--- Task statement ---
Reproduce word for word the lines in the items below, from the line containing "styled like 4h48." through the line containing "The answer is 12h19m25s", including both of those lines.

BEGIN Records provided

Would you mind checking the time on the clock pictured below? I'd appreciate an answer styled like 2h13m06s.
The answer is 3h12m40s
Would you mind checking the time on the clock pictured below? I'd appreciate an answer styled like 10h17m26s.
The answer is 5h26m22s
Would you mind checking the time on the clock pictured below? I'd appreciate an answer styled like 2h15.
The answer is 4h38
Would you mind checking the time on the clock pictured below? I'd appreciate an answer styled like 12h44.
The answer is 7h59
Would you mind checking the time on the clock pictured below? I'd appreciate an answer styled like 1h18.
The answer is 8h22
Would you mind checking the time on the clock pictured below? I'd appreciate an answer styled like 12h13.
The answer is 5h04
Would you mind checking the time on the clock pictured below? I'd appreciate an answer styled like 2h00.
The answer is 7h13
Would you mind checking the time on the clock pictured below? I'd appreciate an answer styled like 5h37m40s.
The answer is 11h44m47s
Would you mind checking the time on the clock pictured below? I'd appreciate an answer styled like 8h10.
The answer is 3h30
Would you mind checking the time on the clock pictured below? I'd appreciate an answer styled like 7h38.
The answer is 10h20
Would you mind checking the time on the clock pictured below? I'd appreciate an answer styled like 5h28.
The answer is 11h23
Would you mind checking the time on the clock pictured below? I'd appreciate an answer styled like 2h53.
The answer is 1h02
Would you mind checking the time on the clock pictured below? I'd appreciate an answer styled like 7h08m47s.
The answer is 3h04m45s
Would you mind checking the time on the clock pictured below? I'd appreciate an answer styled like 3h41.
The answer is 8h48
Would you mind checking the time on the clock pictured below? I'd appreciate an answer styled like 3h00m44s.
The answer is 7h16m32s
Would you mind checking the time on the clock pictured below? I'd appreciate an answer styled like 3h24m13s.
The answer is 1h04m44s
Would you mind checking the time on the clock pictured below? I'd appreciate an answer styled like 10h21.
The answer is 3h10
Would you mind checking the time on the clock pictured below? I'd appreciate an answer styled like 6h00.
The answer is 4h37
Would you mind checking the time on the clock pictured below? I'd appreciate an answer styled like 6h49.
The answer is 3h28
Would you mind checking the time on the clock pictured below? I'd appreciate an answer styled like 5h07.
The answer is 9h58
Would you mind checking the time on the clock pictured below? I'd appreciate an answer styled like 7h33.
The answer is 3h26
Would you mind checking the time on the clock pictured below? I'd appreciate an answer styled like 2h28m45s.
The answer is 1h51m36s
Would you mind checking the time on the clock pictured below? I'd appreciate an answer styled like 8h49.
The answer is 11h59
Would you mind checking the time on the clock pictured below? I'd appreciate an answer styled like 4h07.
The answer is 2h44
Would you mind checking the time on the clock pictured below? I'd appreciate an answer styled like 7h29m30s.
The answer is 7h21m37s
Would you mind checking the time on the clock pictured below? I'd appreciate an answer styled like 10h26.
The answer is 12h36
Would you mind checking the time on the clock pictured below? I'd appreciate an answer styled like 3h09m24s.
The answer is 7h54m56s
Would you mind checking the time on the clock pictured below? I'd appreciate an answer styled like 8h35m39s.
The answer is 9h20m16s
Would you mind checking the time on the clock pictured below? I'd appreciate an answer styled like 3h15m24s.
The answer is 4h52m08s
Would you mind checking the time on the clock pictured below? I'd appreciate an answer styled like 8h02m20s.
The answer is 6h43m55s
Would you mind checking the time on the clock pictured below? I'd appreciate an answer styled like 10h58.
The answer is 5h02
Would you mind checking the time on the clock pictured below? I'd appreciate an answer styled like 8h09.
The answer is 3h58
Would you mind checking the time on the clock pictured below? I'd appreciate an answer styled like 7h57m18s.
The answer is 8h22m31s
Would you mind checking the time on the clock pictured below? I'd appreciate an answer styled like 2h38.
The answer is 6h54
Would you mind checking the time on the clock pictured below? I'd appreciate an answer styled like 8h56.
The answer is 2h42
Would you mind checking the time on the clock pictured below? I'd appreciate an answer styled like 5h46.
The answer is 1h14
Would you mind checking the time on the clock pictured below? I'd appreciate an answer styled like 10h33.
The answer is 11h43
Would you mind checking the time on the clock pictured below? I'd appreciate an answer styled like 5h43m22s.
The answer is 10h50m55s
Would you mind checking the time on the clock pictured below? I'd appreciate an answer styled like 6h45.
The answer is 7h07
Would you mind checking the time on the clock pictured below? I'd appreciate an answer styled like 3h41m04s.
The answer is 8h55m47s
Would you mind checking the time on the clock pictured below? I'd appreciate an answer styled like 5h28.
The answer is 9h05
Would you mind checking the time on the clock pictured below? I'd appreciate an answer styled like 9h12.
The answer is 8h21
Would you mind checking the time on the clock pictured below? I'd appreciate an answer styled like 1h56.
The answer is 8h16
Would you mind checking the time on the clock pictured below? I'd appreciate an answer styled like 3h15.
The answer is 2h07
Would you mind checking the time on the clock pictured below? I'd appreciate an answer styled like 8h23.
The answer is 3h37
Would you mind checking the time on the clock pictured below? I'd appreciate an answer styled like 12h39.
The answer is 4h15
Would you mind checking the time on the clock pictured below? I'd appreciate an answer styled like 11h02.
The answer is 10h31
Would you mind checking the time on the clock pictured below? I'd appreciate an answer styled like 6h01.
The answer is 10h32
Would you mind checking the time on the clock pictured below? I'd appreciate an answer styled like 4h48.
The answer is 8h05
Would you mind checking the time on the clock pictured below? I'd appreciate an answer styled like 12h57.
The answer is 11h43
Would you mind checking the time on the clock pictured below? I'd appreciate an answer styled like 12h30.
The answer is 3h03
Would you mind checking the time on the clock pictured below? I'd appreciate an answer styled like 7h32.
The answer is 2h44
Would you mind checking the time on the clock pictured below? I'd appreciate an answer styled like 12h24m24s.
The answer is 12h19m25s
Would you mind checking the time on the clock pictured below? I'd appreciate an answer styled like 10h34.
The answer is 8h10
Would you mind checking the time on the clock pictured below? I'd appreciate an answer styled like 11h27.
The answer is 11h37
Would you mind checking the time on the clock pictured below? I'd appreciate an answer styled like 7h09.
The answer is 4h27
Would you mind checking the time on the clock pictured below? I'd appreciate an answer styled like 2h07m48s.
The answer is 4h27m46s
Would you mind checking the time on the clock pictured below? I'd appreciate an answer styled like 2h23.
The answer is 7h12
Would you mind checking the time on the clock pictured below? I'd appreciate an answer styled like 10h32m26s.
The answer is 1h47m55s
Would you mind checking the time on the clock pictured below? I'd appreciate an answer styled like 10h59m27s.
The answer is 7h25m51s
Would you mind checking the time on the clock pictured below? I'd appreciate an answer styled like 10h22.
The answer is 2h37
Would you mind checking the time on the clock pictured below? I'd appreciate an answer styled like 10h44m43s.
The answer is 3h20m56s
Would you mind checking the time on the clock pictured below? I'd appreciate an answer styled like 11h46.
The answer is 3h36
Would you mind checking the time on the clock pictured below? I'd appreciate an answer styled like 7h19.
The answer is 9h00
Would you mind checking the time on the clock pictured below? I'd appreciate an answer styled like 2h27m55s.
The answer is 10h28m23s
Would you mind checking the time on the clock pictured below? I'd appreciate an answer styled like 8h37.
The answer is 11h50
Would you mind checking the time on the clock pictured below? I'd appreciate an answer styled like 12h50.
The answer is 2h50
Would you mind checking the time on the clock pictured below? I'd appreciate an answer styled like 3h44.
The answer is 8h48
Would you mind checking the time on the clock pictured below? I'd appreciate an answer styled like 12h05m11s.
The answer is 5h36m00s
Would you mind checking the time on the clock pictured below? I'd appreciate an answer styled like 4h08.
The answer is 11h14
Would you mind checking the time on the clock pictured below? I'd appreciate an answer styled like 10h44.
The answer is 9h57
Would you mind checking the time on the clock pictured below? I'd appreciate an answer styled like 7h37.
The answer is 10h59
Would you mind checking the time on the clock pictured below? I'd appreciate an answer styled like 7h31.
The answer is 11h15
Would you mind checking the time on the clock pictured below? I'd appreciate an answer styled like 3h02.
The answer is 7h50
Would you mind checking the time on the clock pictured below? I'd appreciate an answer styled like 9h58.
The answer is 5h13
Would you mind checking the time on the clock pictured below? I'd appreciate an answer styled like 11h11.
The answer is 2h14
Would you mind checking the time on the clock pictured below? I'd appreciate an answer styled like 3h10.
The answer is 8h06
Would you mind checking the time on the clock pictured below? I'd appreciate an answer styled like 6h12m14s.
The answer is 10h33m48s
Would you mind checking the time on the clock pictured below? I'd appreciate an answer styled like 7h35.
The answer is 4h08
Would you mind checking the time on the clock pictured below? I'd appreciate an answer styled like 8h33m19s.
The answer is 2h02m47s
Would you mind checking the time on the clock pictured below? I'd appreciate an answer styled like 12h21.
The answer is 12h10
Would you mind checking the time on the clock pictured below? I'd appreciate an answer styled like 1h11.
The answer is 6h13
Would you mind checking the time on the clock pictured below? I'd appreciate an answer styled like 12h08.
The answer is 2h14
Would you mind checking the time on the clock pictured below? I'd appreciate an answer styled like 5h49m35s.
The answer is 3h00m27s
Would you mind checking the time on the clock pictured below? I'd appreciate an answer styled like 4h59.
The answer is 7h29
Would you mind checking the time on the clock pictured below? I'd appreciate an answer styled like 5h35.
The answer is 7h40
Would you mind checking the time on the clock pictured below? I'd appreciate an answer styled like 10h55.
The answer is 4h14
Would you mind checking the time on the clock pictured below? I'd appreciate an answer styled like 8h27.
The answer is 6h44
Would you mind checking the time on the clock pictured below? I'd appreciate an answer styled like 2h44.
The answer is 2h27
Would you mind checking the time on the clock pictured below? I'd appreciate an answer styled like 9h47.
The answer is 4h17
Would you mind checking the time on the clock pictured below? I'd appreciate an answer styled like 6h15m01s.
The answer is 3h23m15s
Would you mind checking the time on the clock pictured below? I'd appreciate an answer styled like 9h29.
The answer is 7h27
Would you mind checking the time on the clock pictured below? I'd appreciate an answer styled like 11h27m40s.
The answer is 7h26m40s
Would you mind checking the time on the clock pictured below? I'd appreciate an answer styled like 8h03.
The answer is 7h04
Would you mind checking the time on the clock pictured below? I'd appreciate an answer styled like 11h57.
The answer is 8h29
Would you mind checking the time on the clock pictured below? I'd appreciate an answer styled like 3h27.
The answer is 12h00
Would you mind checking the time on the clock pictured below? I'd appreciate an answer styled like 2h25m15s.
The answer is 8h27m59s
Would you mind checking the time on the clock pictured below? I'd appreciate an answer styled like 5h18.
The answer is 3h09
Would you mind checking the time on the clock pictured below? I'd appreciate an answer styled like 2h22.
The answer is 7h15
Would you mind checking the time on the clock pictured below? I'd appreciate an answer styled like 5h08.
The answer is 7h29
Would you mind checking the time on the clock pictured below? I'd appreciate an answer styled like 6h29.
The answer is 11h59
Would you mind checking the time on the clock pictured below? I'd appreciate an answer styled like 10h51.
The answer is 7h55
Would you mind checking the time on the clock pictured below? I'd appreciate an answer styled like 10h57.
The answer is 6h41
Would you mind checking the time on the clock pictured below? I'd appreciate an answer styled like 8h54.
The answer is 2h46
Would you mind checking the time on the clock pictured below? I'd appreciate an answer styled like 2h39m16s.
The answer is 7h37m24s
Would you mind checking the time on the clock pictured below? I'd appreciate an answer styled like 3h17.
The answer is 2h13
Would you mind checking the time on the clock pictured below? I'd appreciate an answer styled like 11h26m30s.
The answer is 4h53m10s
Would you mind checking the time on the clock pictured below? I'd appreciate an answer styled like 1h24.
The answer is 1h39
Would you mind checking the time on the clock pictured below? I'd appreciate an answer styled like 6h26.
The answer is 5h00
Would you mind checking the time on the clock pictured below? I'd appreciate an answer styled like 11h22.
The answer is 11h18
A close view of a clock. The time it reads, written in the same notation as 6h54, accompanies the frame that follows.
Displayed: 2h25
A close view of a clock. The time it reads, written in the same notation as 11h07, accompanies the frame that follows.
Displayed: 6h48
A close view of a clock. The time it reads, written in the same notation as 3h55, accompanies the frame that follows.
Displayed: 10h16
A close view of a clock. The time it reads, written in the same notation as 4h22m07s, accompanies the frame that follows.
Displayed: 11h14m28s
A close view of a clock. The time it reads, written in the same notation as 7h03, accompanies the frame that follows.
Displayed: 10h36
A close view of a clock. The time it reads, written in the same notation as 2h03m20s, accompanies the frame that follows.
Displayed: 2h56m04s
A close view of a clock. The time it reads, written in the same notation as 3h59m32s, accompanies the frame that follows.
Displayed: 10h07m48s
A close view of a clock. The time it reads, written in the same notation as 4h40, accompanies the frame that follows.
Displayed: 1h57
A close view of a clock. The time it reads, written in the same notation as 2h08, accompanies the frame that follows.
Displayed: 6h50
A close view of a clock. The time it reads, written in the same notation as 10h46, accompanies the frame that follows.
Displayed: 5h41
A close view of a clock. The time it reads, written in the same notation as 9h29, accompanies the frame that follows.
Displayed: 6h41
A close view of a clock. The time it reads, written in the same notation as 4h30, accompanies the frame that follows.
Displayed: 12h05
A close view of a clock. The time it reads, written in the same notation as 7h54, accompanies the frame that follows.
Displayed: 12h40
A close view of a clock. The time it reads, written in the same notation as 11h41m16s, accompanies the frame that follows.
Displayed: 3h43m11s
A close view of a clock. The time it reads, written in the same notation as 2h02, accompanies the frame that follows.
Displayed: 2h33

END Records provided

--- Task response ---
Would you mind checking the time on the clock pictured below? I'd appreciate an answer styled like 4h48.
The answer is 8h05
Would you mind checking the time on the clock pictured below? I'd appreciate an answer styled like 12h57.
The answer is 11h43
Would you mind checking the time on the clock pictured below? I'd appreciate an answer styled like 12h30.
The answer is 3h03
Would you mind checking the time on the clock pictured below? I'd appreciate an answer styled like 7h32.
The answer is 2h44
Would you mind checking the time on the clock pictured below? I'd appreciate an answer styled like 12h24m24s.
The answer is 12h19m25s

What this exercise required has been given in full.